Ansonsten kam die Diskussion schnell wieder auf Corona zurück. Warum die Situation in Israel wieder so schwierig sei, wurde gefragt. "Die Impfquote ist nicht hoch genug", antwortete Spahn. Es habe schnell begonnen, genau wie in den USA, aber dann stockte es bei knapp über 60 Prozent.
Nach knapp einer Dreiviertelstunde war der Bundesgesundheitsminister wieder weg, nicht ohne darauf hinzuweisen, dass er und Serap Güler, die von Leverkusen und Köln-Mülheim aus in den Bundestag will, sich schon von der Jungen Union kennen und "so manches Mal kontrovers" diskutiert hätten.

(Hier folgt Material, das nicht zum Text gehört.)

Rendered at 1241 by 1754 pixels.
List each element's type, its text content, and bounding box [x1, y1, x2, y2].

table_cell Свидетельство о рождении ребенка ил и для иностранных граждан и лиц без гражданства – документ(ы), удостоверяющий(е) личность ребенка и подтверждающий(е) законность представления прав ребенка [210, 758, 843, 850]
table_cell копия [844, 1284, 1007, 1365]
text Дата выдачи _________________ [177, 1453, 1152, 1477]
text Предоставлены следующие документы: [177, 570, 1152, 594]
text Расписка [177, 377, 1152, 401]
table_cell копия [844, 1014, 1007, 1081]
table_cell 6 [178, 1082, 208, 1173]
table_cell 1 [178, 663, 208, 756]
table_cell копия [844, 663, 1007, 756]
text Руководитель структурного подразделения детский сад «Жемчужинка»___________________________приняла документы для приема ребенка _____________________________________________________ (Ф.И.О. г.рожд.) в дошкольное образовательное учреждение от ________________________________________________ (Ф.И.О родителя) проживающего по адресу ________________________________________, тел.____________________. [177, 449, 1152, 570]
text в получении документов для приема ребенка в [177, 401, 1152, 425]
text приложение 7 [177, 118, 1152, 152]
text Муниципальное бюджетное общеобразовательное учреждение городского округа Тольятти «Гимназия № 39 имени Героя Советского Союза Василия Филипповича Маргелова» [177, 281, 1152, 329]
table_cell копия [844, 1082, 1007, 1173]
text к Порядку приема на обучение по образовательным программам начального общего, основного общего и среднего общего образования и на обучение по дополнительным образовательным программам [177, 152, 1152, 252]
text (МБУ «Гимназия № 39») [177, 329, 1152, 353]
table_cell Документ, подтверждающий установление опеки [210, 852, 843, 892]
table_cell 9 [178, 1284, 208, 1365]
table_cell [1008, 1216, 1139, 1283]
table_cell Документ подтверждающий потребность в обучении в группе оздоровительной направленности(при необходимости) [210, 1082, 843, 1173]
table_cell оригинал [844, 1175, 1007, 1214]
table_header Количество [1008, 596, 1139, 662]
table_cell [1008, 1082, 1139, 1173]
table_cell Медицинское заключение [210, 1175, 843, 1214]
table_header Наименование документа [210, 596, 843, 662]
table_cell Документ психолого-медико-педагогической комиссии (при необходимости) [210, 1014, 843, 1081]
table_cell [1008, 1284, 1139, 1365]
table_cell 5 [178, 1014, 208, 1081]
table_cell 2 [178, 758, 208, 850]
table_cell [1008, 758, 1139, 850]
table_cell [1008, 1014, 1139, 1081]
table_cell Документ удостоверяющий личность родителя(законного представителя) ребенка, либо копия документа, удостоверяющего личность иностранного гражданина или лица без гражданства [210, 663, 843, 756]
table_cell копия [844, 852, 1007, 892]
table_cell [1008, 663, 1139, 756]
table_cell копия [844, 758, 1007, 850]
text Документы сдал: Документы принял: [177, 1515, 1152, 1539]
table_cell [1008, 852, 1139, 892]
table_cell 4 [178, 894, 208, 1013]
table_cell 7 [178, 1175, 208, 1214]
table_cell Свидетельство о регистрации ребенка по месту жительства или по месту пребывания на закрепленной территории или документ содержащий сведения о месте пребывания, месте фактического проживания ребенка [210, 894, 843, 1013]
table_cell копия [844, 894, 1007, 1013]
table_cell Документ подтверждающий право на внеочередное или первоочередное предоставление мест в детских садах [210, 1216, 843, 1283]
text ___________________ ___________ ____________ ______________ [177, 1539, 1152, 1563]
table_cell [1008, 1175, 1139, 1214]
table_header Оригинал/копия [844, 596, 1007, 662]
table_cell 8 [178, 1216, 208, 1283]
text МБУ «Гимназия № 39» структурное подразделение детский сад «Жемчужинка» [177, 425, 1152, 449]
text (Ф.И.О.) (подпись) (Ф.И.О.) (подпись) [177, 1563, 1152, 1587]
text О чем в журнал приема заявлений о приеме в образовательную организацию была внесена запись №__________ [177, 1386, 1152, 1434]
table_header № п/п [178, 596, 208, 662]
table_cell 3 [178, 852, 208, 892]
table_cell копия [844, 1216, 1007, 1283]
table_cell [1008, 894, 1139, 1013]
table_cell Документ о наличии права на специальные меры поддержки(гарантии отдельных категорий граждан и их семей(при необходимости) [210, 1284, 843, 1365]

Zwei Frauen standen vor der Veranstaltung mit ihren Hunden am Zaun, etwas abseits der Protestlermenge. Sie sind gucken gekommen und äußerten ihren Unmut über die Coronapolitik des Ministers. Eine, sie sagte, sie sei aus Schlebusch und arbeite in einem Krankenhaus in Bergisch Gladbach, findet es "unverhältnismäßig, die Bevölkerung so zu gängeln". Ihre 16-jährige Tochter habe sich kürzlich impfen lassen - "ich war komplett dagegen", bekannte die Frau und kritisierte: "Man kann sich kein Tattoo stechen lassen ohne elterliche Einwilligung, aber impfen."
Jens Spahn Kommentar zum Protest: "Das sind die Lauten, nicht die Mehrheit."